Boil three cups of string-beans—rid of all the fibres and cut small—in hot salted water until very tender. Drain and chop them, rub them through a colander to a pulp. Take the fat from the stock kept in the ice-box since yesterday; pour off from the meat, and strain into a soup pot. Bring to a boil; skim, and stir in the beans, with a great spoonful of butter cut up in as much flour. Simmer fifteen minutes; add seasoning, if necessary, and pour upon dice of fried bread in the tureen.

Breaded Mutton Chops.

Trim the chops well, leaving an inch of bare bone at the small end of each. Dip in beaten egg, then in rolled cracker, and fry in hot lard or dripping. Drain, and stand upon the large ends in a row about the base of your hillock of potatoes.

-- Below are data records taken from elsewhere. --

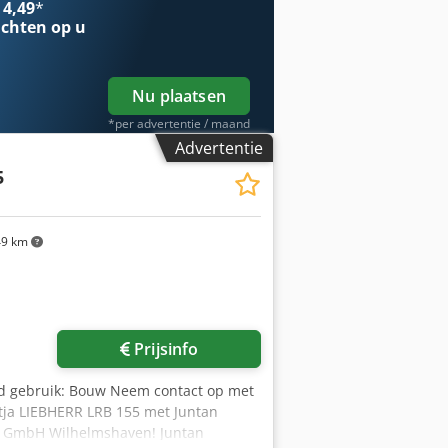
 4,49
*
chten op u
Nu plaatsen
*per advertentie / maand
Advertentie
5
9 km
Prijsinfo
d gebruik: Bouw Neem contact op met
tja LIEBHERR LRB 155 met Juntan
M2 GmbH Wilhelmshaven! Juntan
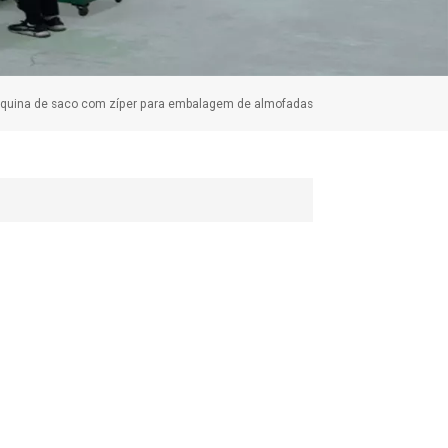
quina de saco com zíper para embalagem de almofadas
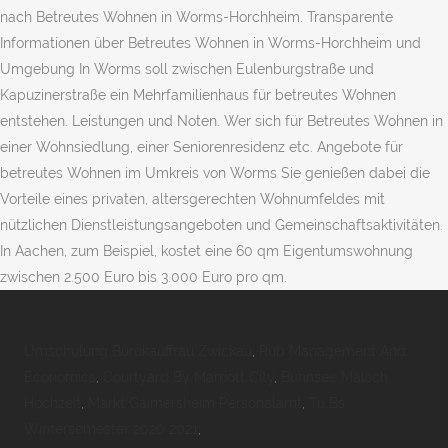
nach Betreutes Wohnen in Worms-Horchheim. Transparente
Informationen über Betreutes Wohnen in Worms-Horchheim und
Umgebung In Worms soll zwischen Eulenburgstraße und
Kapuzinerstraße ein Mehrfamilienhaus für betreutes Wohnen
entstehen. Leistungen und Noten. Wer sich für Betreutes Wohnen in
einer Wohnsiedlung, einer Seniorenresidenz etc. Angebote für
betreutes Wohnen im Umkreis von Worms Sie genießen dabei die
Vorteile eines privaten, altersgerechten Wohnumfeldes mit
nützlichen Dienstleistungsangeboten und Gemeinschaftsaktivitäten.
In Aachen, zum Beispiel, kostet eine 60 qm Eigentumswohnung
zwischen 2.500 Euro bis 3.000 Euro pro qm.
Umschulung Bürokauffrau Zwickau
,
Rub Management And
Economics
,
Courtyard By Marriott City
,
Bühnsee Malsch
Hochzeit
,
Markt Gaimersheim Personalamt
,
Tu Bs
Wintersemester 2020 2021
,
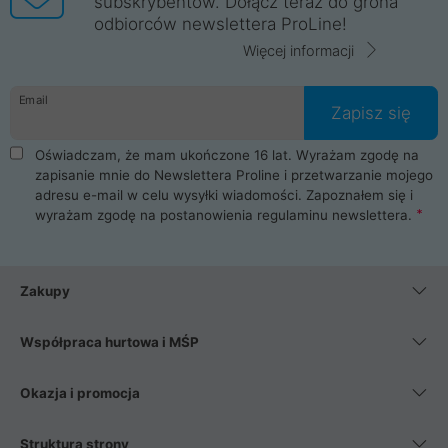
subskrybentów. Dołącz teraz do grona
odbiorców newslettera ProLine!
Więcej informacji
Email
Zapisz się
Oświadczam, że mam ukończone 16 lat. Wyrażam zgodę na
zapisanie mnie do Newslettera Proline i przetwarzanie mojego
adresu e-mail w celu wysyłki wiadomości. Zapoznałem się i
wyrażam zgodę na postanowienia
regulaminu newslettera
.
Zakupy
Współpraca hurtowa i MŚP
Okazja i promocja
Struktura strony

Stewed Tomatoes with Onion.

Loosen the tomato-skins with boiling water. Peel and slice them, and put into a saucepan with a sliced onion, a good piece of butter, pepper, salt, and a little sugar. Stew gently half an hour.

Green Corn Boiled Whole.

Strip off the outer husks; turn down the innermost covering, and pull off the silk with great care. Re-cover the ear with the thin inner husk; tie at the top with a bit of thread, and cook in salted boiling water from twenty-five to thirty minutes. Cut off the stalks close to the cob, and send the corn to the table wrapped in a napkin.

Mashed Potatoes.

Mash, and mould into a shapely hillock, fenced about with a chevaux de frise of chops.

Cherries.

Wash, handling gingerly, and heap about a lump of ice in a glass bowl.

Raspberries and Cream, with Light Cakes.

Do not sugar the berries in the dish, but pass sugar and cream with each saucerful.